Pulawski Township is a civil township of Presque Isle County in the U.S. state of Michigan. The population was 372 at the 2020 census, 31.3% of which reported Polish ancestry. The unincorporated community of Liske is located in the township.

==Geography==
According to the United States Census Bureau, the township has a total area of 43.8 sqmi, of which 41.9 sqmi is land and 1.9 sqmi (4.33%) is water.

==Demographics==

As of the census of 2000, there were 372 people, 144 households, and 108 families residing in the township. The population density was 8.9 per square mile (3.4/km^{2}). There were 196 housing units at an average density of 4.7 per square mile (1.8/km^{2}). The racial makeup of the township was 97.85% White, 1.61% Native American, and 0.54% from two or more races.
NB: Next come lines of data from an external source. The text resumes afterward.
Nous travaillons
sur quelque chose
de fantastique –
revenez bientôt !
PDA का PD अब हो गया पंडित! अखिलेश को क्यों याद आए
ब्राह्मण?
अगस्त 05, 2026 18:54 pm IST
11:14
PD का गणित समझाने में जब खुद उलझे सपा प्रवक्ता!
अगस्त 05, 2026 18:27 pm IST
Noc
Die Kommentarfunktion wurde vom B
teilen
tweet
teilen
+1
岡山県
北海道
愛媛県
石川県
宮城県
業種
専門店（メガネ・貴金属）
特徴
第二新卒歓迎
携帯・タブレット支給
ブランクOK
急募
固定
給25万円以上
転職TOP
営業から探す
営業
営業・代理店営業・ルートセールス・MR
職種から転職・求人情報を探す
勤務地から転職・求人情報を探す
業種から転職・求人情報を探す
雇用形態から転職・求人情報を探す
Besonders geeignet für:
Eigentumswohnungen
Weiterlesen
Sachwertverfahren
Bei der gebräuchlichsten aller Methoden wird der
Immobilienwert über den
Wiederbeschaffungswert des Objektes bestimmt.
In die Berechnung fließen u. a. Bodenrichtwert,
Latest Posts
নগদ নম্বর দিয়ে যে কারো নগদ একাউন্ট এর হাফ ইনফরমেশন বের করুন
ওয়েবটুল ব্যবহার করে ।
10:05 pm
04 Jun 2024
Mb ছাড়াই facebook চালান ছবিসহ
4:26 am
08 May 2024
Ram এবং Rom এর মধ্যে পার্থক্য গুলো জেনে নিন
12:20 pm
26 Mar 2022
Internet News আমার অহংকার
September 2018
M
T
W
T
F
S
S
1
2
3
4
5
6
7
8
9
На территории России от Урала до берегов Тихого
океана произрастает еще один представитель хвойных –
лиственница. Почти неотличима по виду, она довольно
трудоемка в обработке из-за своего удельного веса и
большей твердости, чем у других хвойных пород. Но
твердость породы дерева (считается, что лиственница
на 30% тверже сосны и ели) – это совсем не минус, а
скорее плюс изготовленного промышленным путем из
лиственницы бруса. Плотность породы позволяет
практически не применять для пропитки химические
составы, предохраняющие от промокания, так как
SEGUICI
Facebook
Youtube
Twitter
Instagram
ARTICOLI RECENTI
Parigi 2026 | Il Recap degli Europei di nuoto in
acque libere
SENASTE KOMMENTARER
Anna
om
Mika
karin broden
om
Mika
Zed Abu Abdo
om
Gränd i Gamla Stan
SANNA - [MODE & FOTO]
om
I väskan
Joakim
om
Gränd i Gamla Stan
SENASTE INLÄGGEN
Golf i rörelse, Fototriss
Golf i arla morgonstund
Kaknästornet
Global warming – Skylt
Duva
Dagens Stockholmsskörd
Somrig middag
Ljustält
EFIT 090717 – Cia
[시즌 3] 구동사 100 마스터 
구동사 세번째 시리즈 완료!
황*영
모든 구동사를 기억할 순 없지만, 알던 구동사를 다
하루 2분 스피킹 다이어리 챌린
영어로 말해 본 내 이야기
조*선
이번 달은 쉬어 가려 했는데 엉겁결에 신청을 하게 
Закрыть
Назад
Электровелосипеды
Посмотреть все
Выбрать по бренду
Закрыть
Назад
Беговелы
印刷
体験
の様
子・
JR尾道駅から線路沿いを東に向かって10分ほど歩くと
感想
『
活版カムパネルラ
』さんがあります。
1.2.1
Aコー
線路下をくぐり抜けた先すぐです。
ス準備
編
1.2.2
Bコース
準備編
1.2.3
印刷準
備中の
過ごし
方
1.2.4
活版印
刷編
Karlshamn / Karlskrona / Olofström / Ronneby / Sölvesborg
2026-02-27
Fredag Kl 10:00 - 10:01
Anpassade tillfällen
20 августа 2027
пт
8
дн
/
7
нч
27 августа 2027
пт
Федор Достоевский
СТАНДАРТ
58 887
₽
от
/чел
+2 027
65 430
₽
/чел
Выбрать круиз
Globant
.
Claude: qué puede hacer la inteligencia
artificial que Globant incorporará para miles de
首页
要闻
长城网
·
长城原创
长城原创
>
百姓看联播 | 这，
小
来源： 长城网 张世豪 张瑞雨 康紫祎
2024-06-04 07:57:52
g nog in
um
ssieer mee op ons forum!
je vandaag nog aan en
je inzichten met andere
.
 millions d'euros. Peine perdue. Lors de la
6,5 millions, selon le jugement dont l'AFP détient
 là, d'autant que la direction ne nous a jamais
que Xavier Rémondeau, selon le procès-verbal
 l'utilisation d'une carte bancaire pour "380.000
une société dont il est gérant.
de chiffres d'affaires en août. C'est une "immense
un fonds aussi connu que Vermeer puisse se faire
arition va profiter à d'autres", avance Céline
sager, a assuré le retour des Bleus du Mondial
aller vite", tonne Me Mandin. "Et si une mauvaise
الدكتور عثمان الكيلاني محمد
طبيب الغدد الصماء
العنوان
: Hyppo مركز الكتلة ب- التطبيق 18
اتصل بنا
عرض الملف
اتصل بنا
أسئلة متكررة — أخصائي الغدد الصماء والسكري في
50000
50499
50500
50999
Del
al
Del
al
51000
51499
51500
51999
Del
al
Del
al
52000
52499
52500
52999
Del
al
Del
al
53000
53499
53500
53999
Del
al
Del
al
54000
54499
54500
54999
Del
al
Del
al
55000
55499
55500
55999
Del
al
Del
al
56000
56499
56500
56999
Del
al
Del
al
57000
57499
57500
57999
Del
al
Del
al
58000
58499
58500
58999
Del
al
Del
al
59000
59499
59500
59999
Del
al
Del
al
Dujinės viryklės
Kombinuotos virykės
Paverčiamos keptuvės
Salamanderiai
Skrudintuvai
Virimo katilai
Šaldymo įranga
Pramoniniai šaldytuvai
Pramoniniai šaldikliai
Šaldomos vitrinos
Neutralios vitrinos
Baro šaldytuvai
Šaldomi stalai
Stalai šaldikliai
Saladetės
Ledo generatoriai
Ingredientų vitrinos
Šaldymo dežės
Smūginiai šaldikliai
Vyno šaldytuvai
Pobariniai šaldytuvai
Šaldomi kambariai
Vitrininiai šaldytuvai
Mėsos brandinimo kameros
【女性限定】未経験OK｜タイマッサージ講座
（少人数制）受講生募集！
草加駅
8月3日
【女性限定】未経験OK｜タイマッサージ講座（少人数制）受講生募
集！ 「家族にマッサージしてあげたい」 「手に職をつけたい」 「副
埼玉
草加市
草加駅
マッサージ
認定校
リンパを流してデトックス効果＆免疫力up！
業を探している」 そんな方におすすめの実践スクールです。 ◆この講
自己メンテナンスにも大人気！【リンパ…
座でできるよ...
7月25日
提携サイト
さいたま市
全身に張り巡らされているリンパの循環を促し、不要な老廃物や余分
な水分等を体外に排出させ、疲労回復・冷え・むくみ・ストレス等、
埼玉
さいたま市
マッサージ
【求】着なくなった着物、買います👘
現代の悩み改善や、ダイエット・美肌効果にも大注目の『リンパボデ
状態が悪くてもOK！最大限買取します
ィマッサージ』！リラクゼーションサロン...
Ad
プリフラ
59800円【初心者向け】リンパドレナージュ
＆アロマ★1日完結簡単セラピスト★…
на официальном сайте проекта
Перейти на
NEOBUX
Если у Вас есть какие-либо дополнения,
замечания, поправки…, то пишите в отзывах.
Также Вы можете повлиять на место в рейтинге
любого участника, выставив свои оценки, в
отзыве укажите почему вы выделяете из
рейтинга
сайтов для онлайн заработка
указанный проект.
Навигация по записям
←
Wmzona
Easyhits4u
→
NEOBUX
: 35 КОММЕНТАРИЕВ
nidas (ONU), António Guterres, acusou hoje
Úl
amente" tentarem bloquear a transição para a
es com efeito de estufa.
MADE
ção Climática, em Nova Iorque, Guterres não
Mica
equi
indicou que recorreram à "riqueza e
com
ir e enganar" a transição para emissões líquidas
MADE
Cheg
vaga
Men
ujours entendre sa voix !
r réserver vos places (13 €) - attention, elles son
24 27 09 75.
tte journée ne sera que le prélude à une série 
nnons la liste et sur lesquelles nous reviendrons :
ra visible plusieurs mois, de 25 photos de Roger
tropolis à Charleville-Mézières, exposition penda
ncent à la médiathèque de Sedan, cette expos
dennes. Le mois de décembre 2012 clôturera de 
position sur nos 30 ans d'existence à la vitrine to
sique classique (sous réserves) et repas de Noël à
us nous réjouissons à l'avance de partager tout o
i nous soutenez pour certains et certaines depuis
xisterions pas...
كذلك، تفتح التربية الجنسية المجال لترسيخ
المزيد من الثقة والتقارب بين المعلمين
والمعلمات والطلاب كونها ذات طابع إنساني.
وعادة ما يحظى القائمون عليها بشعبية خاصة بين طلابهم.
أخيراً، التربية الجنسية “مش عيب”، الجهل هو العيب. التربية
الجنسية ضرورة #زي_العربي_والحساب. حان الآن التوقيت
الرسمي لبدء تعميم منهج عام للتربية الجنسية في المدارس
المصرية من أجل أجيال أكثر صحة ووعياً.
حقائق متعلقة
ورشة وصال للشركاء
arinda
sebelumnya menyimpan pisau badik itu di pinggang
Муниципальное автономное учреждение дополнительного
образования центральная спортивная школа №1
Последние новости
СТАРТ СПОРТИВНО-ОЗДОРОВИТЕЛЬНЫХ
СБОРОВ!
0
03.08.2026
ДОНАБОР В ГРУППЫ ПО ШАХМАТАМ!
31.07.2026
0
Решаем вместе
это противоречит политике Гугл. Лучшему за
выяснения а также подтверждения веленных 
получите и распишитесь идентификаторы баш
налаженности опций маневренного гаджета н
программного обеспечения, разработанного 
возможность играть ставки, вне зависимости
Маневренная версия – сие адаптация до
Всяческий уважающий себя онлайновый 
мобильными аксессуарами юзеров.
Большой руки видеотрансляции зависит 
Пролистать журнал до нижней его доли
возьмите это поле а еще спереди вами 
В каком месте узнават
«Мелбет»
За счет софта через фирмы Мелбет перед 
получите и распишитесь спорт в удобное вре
The languages spoken at home in Pulawski Township are 85.2% English, 14.8% Polish, 3.9% German, and 1.3% Spanish.

There were 144 households, out of which 30.6% had children under the age of 18 living with them, 69.4% were married couples living together, 4.2% had a female householder with no husband present, and 25.0% were non-families. 20.8% of all households were made up of individuals, and 12.5% had someone living alone who was 65 years of age or older. The average household size was 2.58 and the average family size was 3.04.

In the township the population was spread out, with 23.9% under the age of 18, 7.5% from 18 to 24, 20.7% from 25 to 44, 32.5% from 45 to 64, and 15.3% who were 65 years of age or older. The median age was 42 years. For every 100 females, there were 106.7 males. For every 100 females age 18 and over, there were 106.6 males.

The median income for a household in the township was $35,192, and the median income for a family was $36,705. Males had a median income of $27,188 versus $20,833 for females. The per capita income for the township was $13,496. About 8.3% of families and 10.6% of the population were below the poverty line, including 9.7% of those under age 18 and 11.8% of those age 65 or over.